- Born: Leavenworth, Kansas, U.S.
- Education: Kansas State University (BS) Belmont University (MBA)
- Spouse: Carrie Hininger
- Children: 2

= Damon T. Hininger =

American businessman

Damon T. Hininger is an American businessman. He is the chief executive officer of CoreCivic, formerly Corrections Corporation of America.

==Education==
Born in Leavenworth, Kansas, Damon T. Hininger graduated from Kansas State University, where he received a Bachelor of Science degree in sociology with a specialization in criminology. He received a master's degree in business administration from Belmont University in Nashville.

==Career==
Hininger joined Corrections Corporation of America as a correctional officer at their Leavenworth Detention Center in Leavenworth, Kansas in 1992. Two years later, in 1994, he became a training manager at their Central Arizona Detention Center in Florence, Arizona. By 1995, he joined the corporate headquarters in Nashville. He has served as its chief executive officer since 2009. In 2014, he announced his plan to offer more educational training for prisoners to find employment once their sentence comes to an end.

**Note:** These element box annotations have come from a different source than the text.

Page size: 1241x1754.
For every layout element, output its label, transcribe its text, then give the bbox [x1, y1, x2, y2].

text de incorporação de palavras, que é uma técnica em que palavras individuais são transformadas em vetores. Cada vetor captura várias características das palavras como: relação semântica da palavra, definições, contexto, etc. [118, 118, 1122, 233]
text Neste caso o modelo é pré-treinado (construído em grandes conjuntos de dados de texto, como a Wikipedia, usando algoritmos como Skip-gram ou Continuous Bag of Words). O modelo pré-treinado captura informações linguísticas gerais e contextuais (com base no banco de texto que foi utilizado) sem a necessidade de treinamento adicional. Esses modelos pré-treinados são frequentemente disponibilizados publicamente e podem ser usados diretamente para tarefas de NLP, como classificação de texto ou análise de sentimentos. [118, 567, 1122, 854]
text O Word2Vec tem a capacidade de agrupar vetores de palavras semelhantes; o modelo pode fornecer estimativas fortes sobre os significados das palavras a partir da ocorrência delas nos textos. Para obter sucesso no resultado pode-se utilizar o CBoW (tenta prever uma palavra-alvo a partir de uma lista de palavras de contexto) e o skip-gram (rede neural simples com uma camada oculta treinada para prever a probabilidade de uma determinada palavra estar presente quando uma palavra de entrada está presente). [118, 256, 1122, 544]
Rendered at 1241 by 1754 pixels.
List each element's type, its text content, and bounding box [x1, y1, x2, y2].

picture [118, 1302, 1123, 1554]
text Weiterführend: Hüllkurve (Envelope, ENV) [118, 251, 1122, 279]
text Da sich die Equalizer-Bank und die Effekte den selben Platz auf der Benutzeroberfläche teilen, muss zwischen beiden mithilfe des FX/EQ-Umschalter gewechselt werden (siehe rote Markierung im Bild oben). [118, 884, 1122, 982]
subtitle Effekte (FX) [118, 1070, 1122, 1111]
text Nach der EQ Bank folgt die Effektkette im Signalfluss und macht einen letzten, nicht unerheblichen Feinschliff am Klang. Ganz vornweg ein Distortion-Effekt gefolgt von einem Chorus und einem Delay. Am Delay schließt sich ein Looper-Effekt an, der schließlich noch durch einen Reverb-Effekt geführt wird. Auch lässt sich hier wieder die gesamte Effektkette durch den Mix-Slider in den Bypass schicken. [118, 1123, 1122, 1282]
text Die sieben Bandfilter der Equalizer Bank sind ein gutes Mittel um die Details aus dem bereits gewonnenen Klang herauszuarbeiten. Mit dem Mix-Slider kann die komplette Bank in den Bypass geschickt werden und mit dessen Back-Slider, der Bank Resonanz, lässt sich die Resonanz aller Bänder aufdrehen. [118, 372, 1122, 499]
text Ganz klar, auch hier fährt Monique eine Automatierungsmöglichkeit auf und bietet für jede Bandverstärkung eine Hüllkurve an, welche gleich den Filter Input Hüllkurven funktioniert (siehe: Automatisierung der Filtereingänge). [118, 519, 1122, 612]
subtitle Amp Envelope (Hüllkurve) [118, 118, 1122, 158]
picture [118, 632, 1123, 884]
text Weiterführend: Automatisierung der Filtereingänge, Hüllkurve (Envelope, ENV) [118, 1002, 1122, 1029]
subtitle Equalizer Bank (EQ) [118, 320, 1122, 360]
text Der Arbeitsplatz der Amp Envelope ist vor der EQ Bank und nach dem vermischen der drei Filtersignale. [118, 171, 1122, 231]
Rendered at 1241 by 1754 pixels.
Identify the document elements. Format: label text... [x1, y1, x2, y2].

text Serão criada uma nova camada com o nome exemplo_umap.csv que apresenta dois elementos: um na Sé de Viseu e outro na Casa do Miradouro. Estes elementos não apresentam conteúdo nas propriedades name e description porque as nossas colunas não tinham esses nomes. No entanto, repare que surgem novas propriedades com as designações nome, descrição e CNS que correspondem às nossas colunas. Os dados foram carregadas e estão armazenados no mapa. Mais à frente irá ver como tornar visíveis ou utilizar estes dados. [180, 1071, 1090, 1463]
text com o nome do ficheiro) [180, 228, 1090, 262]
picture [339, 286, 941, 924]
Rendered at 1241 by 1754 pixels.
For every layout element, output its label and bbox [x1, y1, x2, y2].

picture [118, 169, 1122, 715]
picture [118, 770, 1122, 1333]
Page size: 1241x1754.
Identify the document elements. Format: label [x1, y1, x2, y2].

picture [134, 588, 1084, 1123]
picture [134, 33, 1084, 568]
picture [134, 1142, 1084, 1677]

Under Hininger's leadership, the Corrections Corporation of America rebranded as "CoreCivic" and was sued—along with Hininger personally—by shareholders for inflating its stock price by misrepresenting the quality and value of its services following the federal Bureau of Prisons' decision to phase out CoreCivic's contracts due to outsized safety and security concerns. The suit was settled for $56 million. Hininger's deposition in the case is sealed, and CoreCivic has opposed efforts to unseal it.

He served on the board of directors of the Nashville Area Chamber of Commerce.

==Political activity==
Hininger donated US$1,500 in political contributions to both Megan Barry and David Fox during the 2015 Nashville mayoral election.

Hininger’s company CoreCivic donated $500,000 to the second inauguration of Donald Trump in 2025. CoreCivic was one of the Trump administration’s largest donors during the past campaign, surpassing $150 million.

==Belmont University==
Hininger served on the board of trustees of Belmont University until 2021. In 2018, students at Belmont University called for Hininger's removal from the board of trustees due to CoreCivic's profits from migrant detention.

==Personal life==
Hininger is married to Carrie Hininger. They have two children. They reside in Brentwood, Tennessee, and attend the First Presbyterian Church of Nashville.